Juntos, são responsáveis pelo podcast que apresenta mais de 600 mil visualizações no YouTube – ao todo são 3,4 mil seguidores na plataforma e outros 8 mil no Instagram.
E qual a fórmula para o sucesso? “Tratamos o Botafogo com carinho. Enquanto a mídia tradicional fala primeiro dos times da capital e destina pouco espaço para o clube, nosso foco é total”, afirma Gabriel Barbosa, que além de integrar o projeto é proprietário de uma oficina mecânica.

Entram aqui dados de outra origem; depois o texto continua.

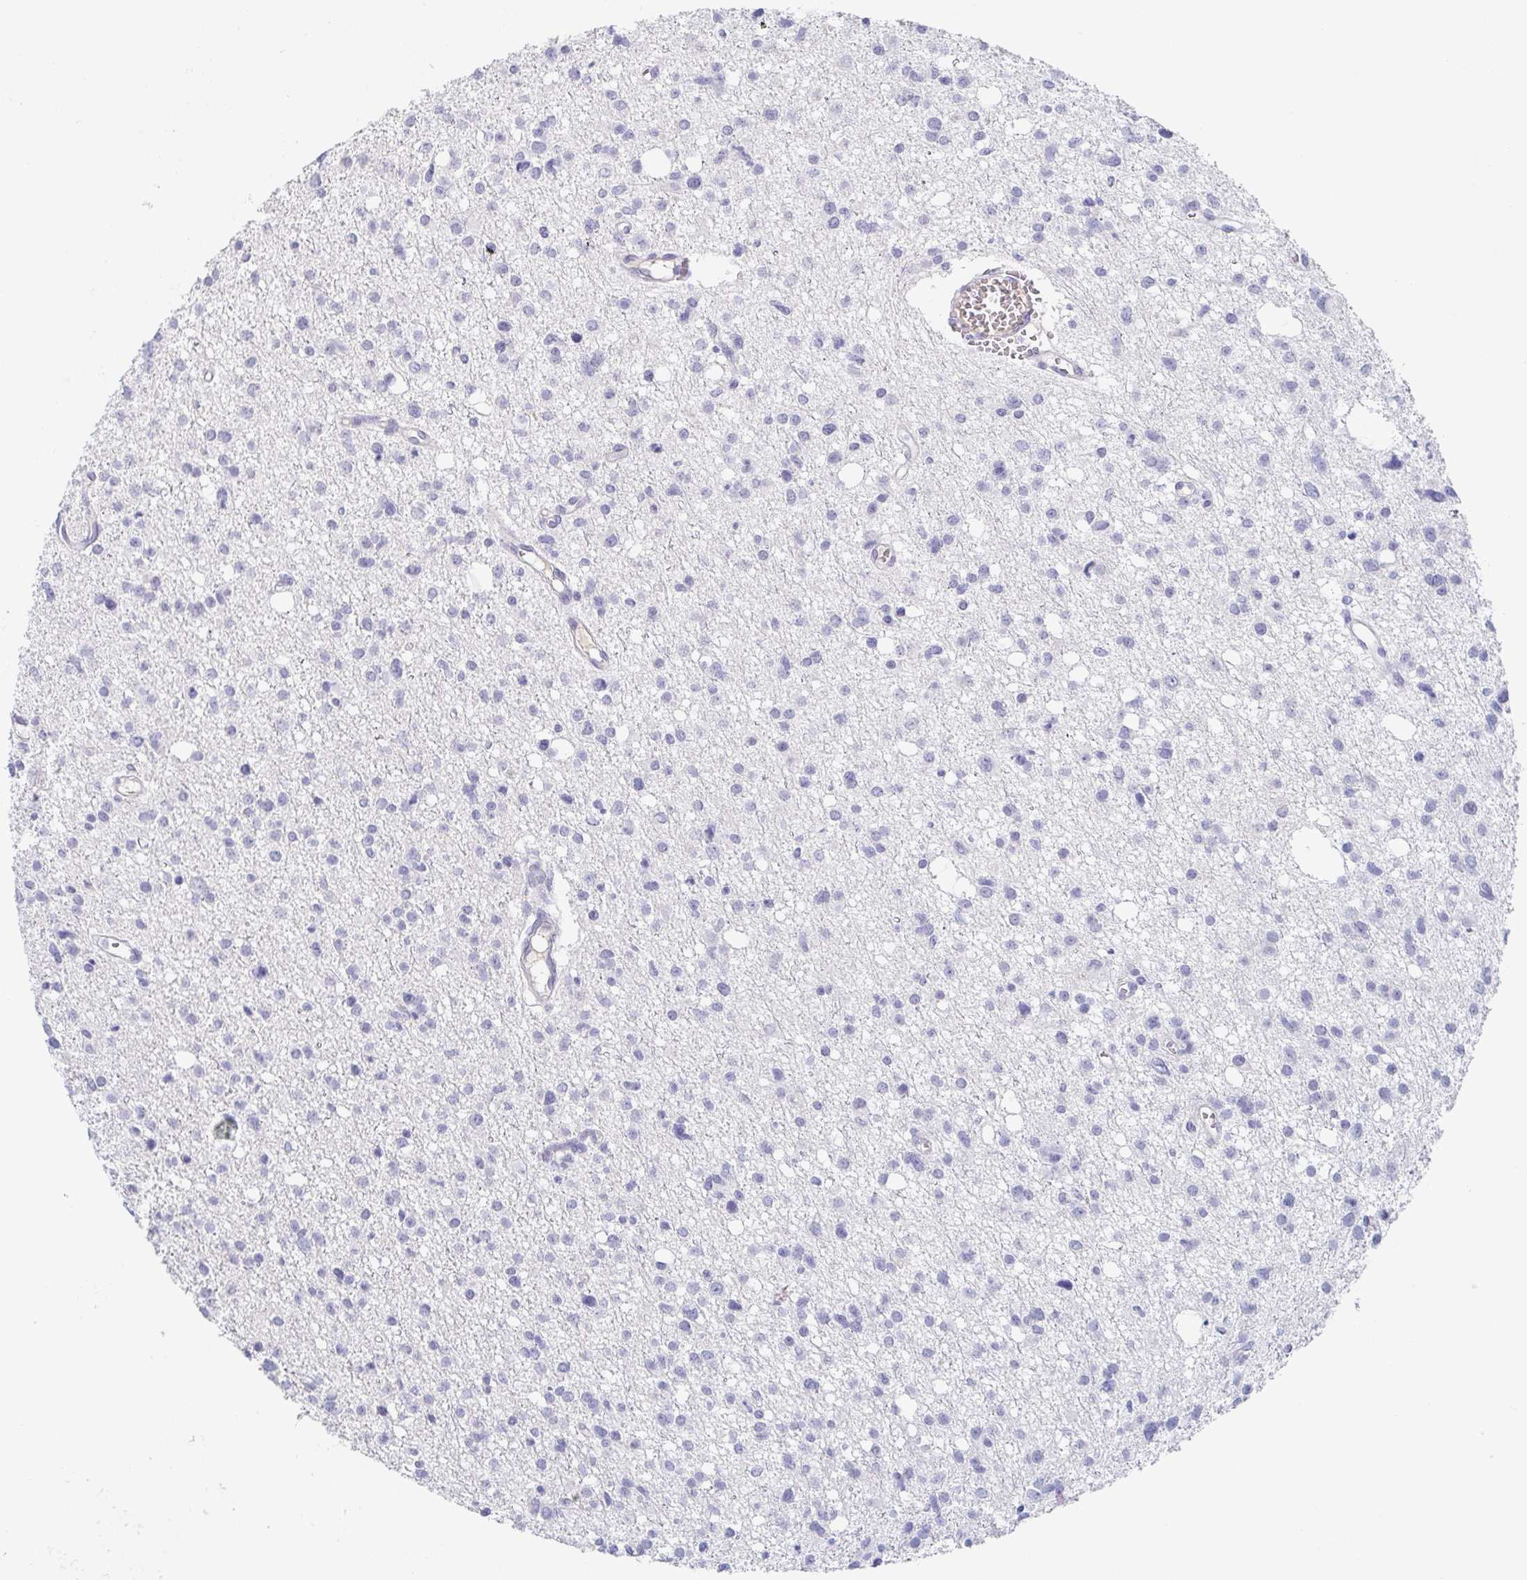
{"staining": {"intensity": "negative", "quantity": "none", "location": "none"}, "tissue": "glioma", "cell_type": "Tumor cells", "image_type": "cancer", "snomed": [{"axis": "morphology", "description": "Glioma, malignant, High grade"}, {"axis": "topography", "description": "Brain"}], "caption": "Human malignant high-grade glioma stained for a protein using immunohistochemistry (IHC) reveals no positivity in tumor cells.", "gene": "RHOV", "patient": {"sex": "male", "age": 23}}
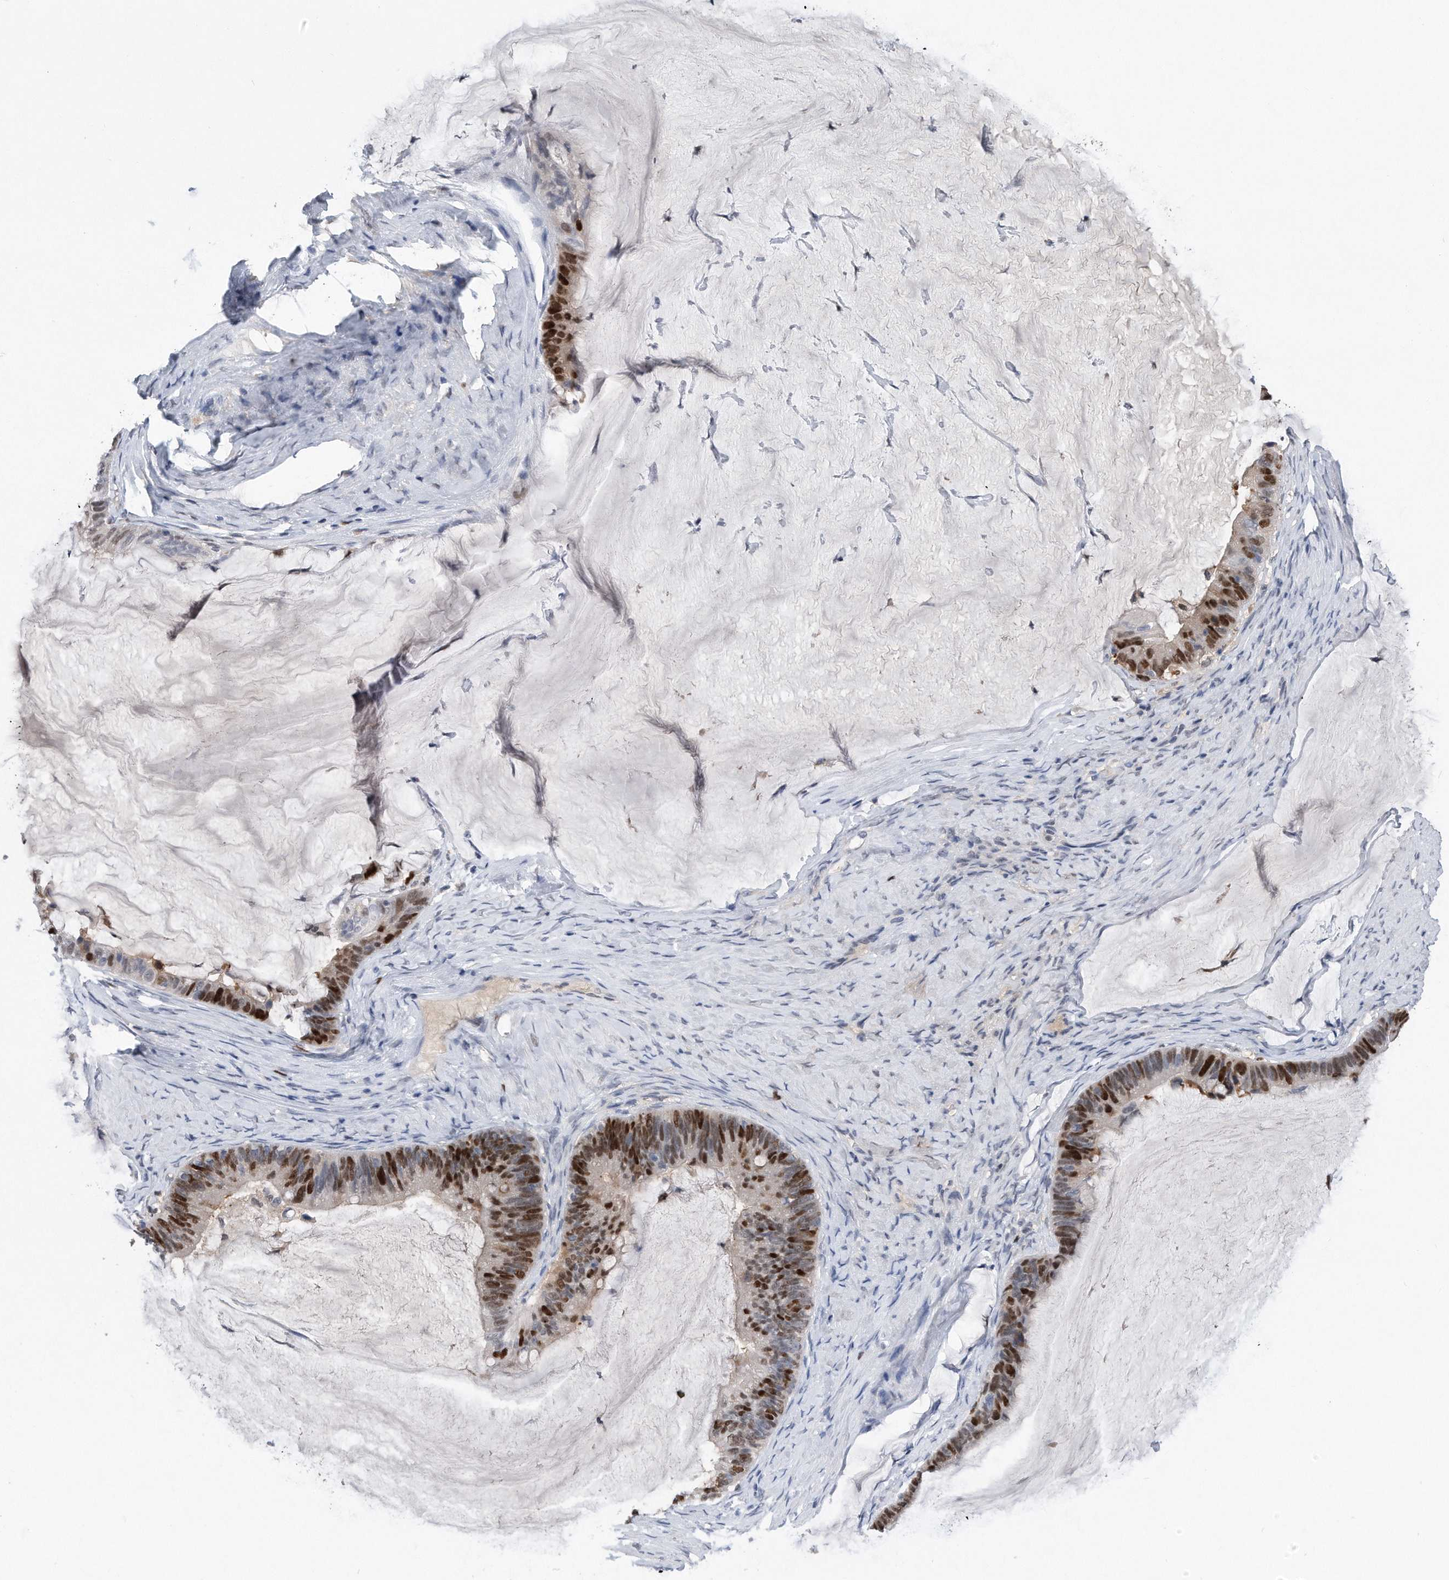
{"staining": {"intensity": "strong", "quantity": ">75%", "location": "nuclear"}, "tissue": "ovarian cancer", "cell_type": "Tumor cells", "image_type": "cancer", "snomed": [{"axis": "morphology", "description": "Cystadenocarcinoma, mucinous, NOS"}, {"axis": "topography", "description": "Ovary"}], "caption": "High-magnification brightfield microscopy of ovarian mucinous cystadenocarcinoma stained with DAB (brown) and counterstained with hematoxylin (blue). tumor cells exhibit strong nuclear positivity is identified in approximately>75% of cells.", "gene": "PCNA", "patient": {"sex": "female", "age": 61}}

“No Pantera Cast o botafoguense também se sente parte integrante”, continua. “Enquanto os jornalistas estão distantes da torcida, nós estamos no estádio, na arquibancada, na cativa. Antes do jogo conversamos com os torcedores, comemos e bebemos com eles”.
Fazendo eco com Velha Guarda, Murilo Bernardes, único jornalista entre os integrantes da mídia clubística ouvidos pelo Tribuna, destaca que os canais devem ser responsáveis. “Refletimos que é preciso entender o nosso posicionamento e a nossa responsabilidade sobre o que falamos. A gente nunca se preocupou em falar, bater, fazer piada e brincar, mas é necessário cuidado pois quando isso influencia as pessoas e incita o ódio passa a ficar perigoso”, adverte.